[Chart analysis data]
▬▬▬▬▬▬

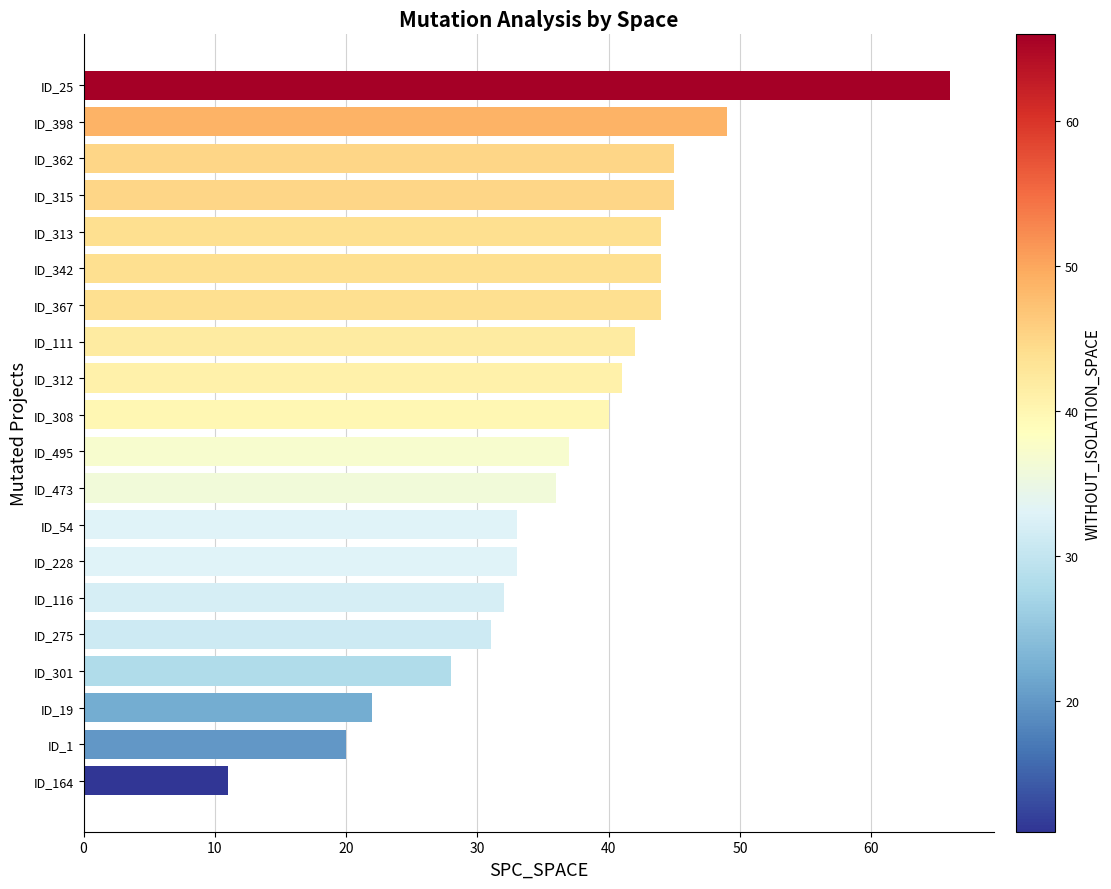

What is the change in value from ID_473 to ID_315?

+9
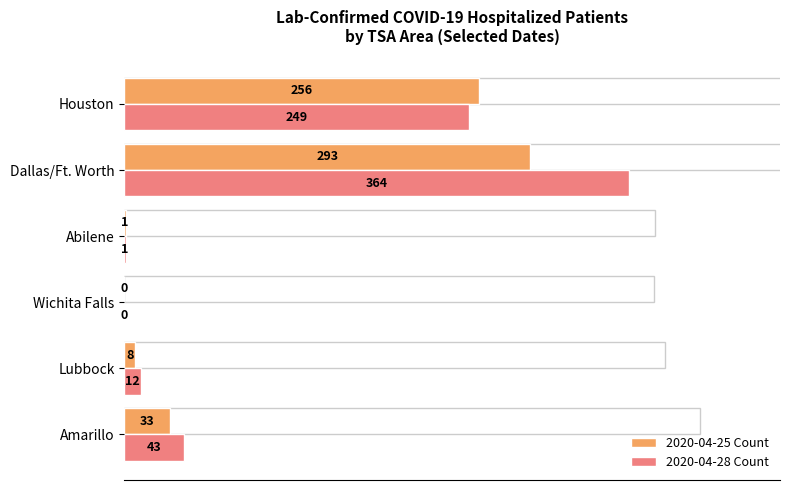

The value of 2020-04-25 Count at Houston is 381. True or false?

False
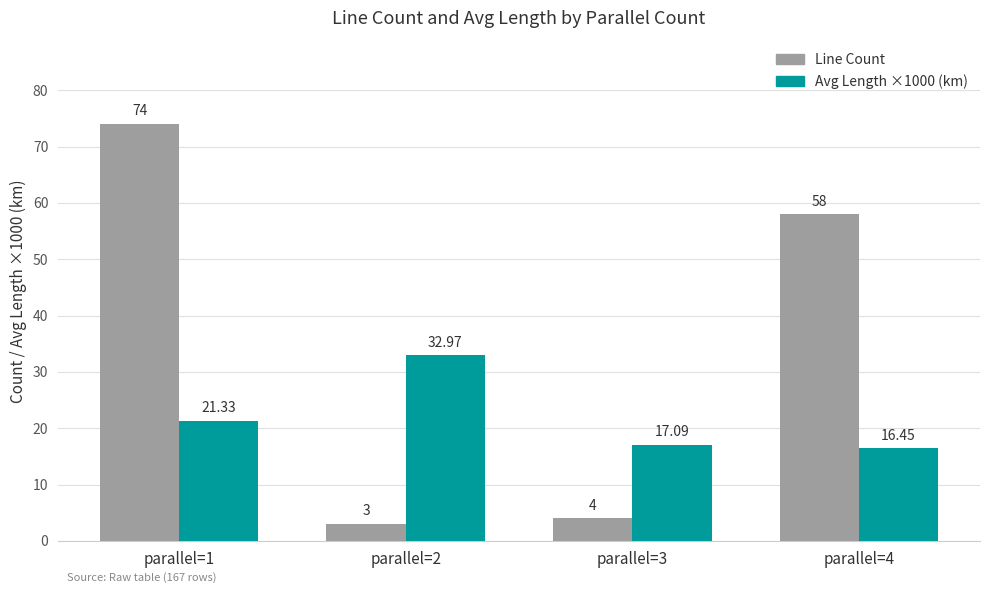

What is the difference between the maximum and minimum values in the Avg Length ×1000 (km) series?

16.5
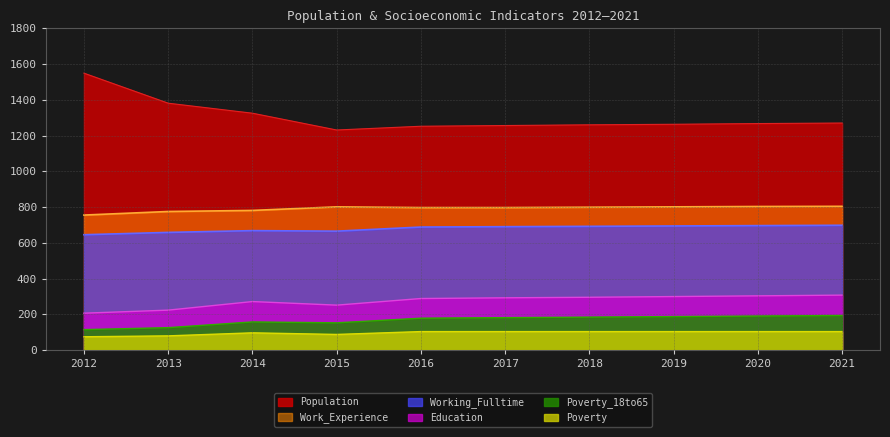

How many interior local peaks does the Poverty series have?

1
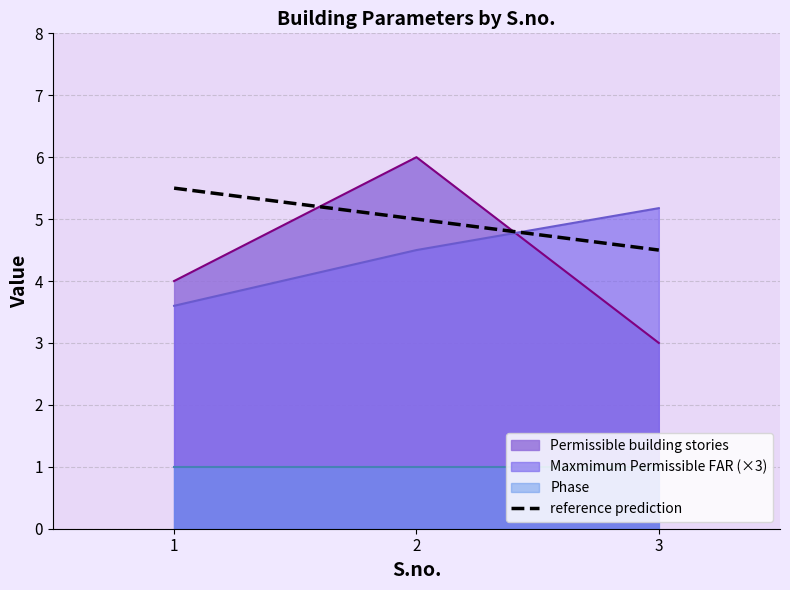

Between 3 and 1, which is larger?

1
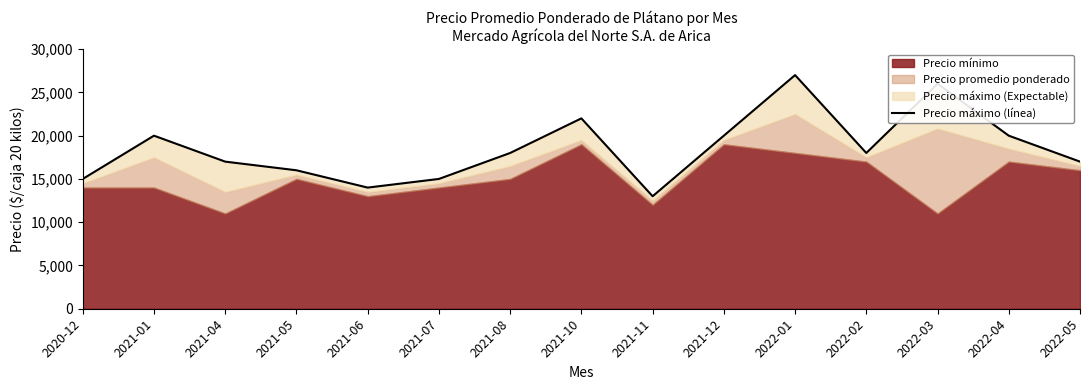

At which category does the data reach its first local peak?

2021-01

▬▬▬▬▬▬

### Exercise:
Reproduce all of the entries above word for word, omitting the pictures.

### Expected output:
What is the change in value from ID_473 to ID_315?

+9

The value of 2020-04-25 Count at Houston is 381. True or false?

False

What is the difference between the maximum and minimum values in the Avg Length ×1000 (km) series?

16.5

How many interior local peaks does the Poverty series have?

1

Between 3 and 1, which is larger?

1

At which category does the data reach its first local peak?

2021-01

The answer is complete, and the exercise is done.